Atlanta

Douglasville Shopping Shake-Up as Lidl Takes Over Arbor Square

AI Assisted Icon
Published on May 21, 2026
Douglasville Shopping Shake-Up as Lidl Takes Over Arbor SquareSource: Google Street View

Douglasville’s Arbor Square just locked in a new heavyweight, with discount grocer Lidl set to anchor the shopping center and take over its largest suite. The deal gives the GA‑5 and Douglas Boulevard corridor a full-service supermarket and is expected to reset foot-traffic patterns for neighboring shops. Owner ALTO Real Estate Funds says the lease caps a multiyear repositioning of the property and brings the center to full occupancy.

ALTO detailed the move in a company press release, noting that Arbor Square hit 100 percent occupancy after signing Lidl to the biggest space on site and that the tenant mix now features national retailers such as HomeGoods and Burlington, according to Business Wire. The announcement also pointed to the center’s visibility and surrounding demographics as key reasons retailers were drawn to the location.

What shoppers will find

Lidl, founded in Germany in 1973 and expanded to the United States in 2017, operates roughly 200 stores across the country and has about 17 locations in the broader Atlanta area, per reporting by What Now. The chain is known for a smaller-format layout, a heavy emphasis on private-label products and frequent weekly deals that tend to pull in bargain-focused shoppers when new stores open.

Where it will go

The new Lidl is planned for Arbor Square at 9570 GA-5, at the signalized intersection of GA‑5 and Douglas Boulevard, according to property marketing materials. The center sits less than half a mile from the more than 1,000,000 square-foot Arbor Place Mall and already lists anchors including Burlington, HomeGoods and Beall’s, according to property listings on LoopNet.

★ ★ ★ ★

• **Exercise details**
Write the next few paragraphs of the news story about Lidl coming to Arbor Square in Douglasville, starting right after its last sentence.

★ ★ ★ ★

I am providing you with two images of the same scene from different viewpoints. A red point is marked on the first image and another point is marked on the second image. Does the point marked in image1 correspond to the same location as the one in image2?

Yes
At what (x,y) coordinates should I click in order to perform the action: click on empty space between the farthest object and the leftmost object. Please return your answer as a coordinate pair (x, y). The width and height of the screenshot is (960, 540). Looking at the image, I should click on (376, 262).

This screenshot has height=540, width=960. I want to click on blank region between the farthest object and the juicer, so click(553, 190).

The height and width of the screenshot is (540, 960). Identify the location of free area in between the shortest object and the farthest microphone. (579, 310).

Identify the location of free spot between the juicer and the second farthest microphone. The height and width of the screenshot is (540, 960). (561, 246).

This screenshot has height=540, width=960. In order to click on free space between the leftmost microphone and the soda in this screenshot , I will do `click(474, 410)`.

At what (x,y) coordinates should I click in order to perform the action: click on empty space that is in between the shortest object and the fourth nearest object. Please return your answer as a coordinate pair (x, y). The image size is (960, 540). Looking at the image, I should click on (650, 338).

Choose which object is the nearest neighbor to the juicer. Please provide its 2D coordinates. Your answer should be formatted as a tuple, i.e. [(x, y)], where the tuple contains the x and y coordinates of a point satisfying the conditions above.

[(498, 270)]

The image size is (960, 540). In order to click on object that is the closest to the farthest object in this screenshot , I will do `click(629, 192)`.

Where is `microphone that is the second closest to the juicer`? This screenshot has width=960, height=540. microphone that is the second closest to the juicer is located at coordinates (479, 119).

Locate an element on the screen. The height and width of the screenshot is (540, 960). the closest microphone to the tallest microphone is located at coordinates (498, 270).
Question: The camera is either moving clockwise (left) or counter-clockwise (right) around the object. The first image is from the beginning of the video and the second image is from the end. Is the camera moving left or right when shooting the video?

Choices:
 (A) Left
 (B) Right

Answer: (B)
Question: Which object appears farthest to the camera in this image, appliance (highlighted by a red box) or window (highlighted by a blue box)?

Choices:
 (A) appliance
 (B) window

★ ★ ★ ★

• **Answer box**
Why it matters locally

ALTO framed the Lidl lease as part of a broader push toward necessity-based retail in high-growth Sun Belt markets, describing Arbor Square as a center that serves tens of thousands of residents within a short drive and benefits from household-income levels that support everyday shopping. That mix of discount grocery with value-oriented national chains is designed to generate consistent, repeat visits rather than occasional destination trips, the company said in its announcement.

Local reporting also highlighted an ALTO LinkedIn post that called the new Lidl “a fresh, accessible and high-quality shopping experience” for everyday needs. Neither ALTO nor Lidl has released a timeline for when the store will open, and their public statements and the press release did not include an estimated date. Shoppers and nearby merchants are likely to get the first real clues when permits are filed or when the developer or grocer shares a construction or opening update.